Psychiatry refers to the branch of clinical medicine that studies mental disorders and also treats the soul using methods of diagnosis, prevention and treatment. Also, this term implies and includes the totality of accredited non-governmental and state institutions having the right to compulsory isolation of potentially dangerous persons.
The German psychiatrist V. Griesinger has gained widespread recognition due to a more precise definition of the concept of psychiatry as a teaching on the treatment and recognition of mental illness. Treatment includes therapy, organization of psychiatric care, rehabilitation, prevention, social aspects of psychiatry. Recognition includes diagnosis, investigation of pathogenesis, etiology, course, and also the outcome of mental disorders. According to a common definition, a mental illness refers to a change in consciousness that goes beyond the norm. The boundary conditions between pathology and norm are studied by clinical psychology. This direction is widely developing in the USA.
Psychiatry is divided into private and general.
In private psychiatry, individual diseases are the subject of study, and in general psychiatry, the general patterns of mental disorder are the subject of study. General psychiatry also includes general psychopathology, as well as pathopsychology. Private psychiatry is sometimes called private psychopathology. Signs of mental disorders are the subject of psychiatric semiotics. The symptoms of mental illness, the biological nature, manifestations of pathological changes in the body leading to a mental disorder are studied by clinical psychiatry, and modern psychiatry examines the etiology, clinic, pathogenesis, diagnosis, prevention, treatment, examination and rehabilitation of mental disorders.
Expertise in psychiatry is divided into military psychiatric, forensic psychiatric, medical and social (labor). The main method of psychiatric examination is a clinical study. A psychiatric diagnosis is established after clinical and laboratory research methods are obtained.
For several centuries to the present, there has been a discussion: psychiatry is a science or art. Critics say that there is no real evidence of the scientific nature of psychiatry and the effectiveness of its methods.
Psychiatry of the late XIX - early XX century was distinguished by two schools. The first included psychoanalysis, where Sigmund Freud laid the foundation for his work on the theory of the unconscious. According to his theory, the human brain isolates the area of animal instincts. Freud believed that “It” is opposed to the personal “I”, and “Super-I” is opposed to the dictates of society, which leads the personality and imposes certain standards of behavior. The unconscious, Freud believed, is a prison for forbidden desires, for example - erotic, squeezed out of it by consciousness. Due to the impossibility of the final destruction of desire, consciousness offers a sublimation mechanism - substitution through the realization of creativity or religion.

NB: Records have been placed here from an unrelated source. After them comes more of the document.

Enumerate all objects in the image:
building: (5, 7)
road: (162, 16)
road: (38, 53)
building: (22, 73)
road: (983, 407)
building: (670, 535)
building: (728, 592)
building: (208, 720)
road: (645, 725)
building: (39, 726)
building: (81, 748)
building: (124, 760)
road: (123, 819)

At the same time, a nervous breakdown represents a program malfunction in the sublimation mechanism, and the forbidden patient spills out through a painful reaction. The restoration of a person’s normal functioning is carried out through a technique called psychoanalysis. This method involves returning the patient to childhood memories, as well as resolving the problem.
Emil Kraepelin opposed Freud with his school of positivistic medicine. Kraepelin attributed progressive paralysis to the basis of the theory of mental disorder, and developed a new form of studying the disease as a process that develops over time and then breaks down to certain stages, with certain symptoms. Positivist medicine provides an explanation for mental disorder as a destruction of brain tissue, a biological disorder caused by multiple causes.

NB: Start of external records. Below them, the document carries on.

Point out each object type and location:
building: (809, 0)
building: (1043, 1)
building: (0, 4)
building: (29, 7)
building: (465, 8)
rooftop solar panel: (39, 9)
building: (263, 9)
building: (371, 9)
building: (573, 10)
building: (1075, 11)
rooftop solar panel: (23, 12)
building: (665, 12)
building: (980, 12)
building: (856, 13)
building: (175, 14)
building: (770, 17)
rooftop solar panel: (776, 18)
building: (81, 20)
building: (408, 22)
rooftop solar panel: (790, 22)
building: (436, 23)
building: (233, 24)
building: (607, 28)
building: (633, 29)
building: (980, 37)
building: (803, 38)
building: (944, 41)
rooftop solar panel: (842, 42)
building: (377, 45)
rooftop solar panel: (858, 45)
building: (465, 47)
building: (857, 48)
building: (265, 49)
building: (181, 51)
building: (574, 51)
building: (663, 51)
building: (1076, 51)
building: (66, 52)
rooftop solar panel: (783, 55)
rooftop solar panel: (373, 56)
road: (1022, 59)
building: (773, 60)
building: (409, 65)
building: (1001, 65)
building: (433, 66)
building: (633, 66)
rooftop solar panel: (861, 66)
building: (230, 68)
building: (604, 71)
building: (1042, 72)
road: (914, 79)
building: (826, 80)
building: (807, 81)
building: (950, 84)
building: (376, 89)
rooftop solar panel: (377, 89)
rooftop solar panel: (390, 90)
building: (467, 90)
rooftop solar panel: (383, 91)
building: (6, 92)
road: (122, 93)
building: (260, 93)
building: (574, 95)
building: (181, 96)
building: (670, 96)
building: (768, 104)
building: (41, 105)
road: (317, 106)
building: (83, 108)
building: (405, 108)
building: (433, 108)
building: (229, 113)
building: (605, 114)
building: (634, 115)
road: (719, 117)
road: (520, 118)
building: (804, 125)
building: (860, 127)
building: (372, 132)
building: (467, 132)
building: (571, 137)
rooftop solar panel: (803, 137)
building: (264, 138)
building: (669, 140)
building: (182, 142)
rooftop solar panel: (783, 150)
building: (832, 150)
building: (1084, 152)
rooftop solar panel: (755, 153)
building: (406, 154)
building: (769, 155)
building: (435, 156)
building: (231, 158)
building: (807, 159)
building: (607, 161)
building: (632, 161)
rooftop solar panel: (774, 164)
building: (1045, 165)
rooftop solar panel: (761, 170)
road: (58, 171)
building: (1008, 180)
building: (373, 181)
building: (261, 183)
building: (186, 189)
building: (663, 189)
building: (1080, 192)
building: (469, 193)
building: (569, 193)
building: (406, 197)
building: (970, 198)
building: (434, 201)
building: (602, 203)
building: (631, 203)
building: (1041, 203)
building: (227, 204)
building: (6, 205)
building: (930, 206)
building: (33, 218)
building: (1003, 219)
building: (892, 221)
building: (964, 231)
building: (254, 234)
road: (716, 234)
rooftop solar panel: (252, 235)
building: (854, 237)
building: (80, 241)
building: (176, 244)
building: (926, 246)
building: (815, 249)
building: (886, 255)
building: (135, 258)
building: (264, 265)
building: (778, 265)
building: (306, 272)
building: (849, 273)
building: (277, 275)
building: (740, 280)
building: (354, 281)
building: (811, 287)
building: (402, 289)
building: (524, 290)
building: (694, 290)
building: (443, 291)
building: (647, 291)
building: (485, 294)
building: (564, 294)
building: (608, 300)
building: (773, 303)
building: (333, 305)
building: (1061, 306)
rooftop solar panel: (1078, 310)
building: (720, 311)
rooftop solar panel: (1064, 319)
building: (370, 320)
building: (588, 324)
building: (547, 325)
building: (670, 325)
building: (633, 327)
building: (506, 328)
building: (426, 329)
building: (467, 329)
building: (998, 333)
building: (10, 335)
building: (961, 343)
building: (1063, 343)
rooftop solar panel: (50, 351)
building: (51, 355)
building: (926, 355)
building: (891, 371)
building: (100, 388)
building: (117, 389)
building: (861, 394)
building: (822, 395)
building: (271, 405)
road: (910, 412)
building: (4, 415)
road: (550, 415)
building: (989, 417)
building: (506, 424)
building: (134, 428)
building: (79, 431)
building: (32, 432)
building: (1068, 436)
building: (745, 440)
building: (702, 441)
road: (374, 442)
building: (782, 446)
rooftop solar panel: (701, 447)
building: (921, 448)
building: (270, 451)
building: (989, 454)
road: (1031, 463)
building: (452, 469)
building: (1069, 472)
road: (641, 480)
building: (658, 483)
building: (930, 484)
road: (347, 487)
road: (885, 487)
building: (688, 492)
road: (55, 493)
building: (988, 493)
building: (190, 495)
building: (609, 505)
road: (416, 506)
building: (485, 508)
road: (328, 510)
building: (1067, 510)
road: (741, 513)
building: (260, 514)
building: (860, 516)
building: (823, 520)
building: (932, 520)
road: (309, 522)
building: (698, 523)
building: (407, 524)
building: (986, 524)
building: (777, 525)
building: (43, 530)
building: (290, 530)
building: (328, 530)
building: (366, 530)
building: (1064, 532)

However, none of the theories could claim to be substantiated by evidence. Freud built the theory of children's sex drive on the psychoanalysis of adults, explaining that it is impossible to confirm it in children because of fear of a forbidden topic. Opponents reproached Kraepelin that in fact the theory of organic damage leads to madness and emotional as well as mental degradation. The cure of the sick at that time was considered impossible, and the professional activity of the doctor was reduced to supervision, as well as stopping possible aggression. In addition, the positivist theory found it difficult to explain the numerous cases of mental disorders.
Mental disorders are divided into two levels: psychotic and neurotic. This boundary is conditional and it is assumed that pronounced gross symptomatology is a sign of psychosis. And the softness and smoothness of symptoms is characteristic of neurotic disorders.
Psychiatry is a field of human knowledge that deals with the study of the pathology of human mental activity. What is a pathology of mental activity? It is impossible to answer this question exactly. Where the norm is not defined, there can be no talk of pathology. At the same time, the manifestation of mental activity is indisputable, which can be regarded as abnormal. This means a manifestation of a mental disorder, which at the same time appears to a large extent, counteracting, and sustainable. These include obsessions, delusions, phobias, mood pathology (affect and manic states), perceptual disorders (illusions, hallucinations, senestopathies).
To date, effective methods of therapy that are used by psychiatrists include blocking the brain (antipsychotics), pharmacotherapy - antipsychotics, brain destruction (electroshock - electroconvulsive therapy, lobotomy-psychosurgery).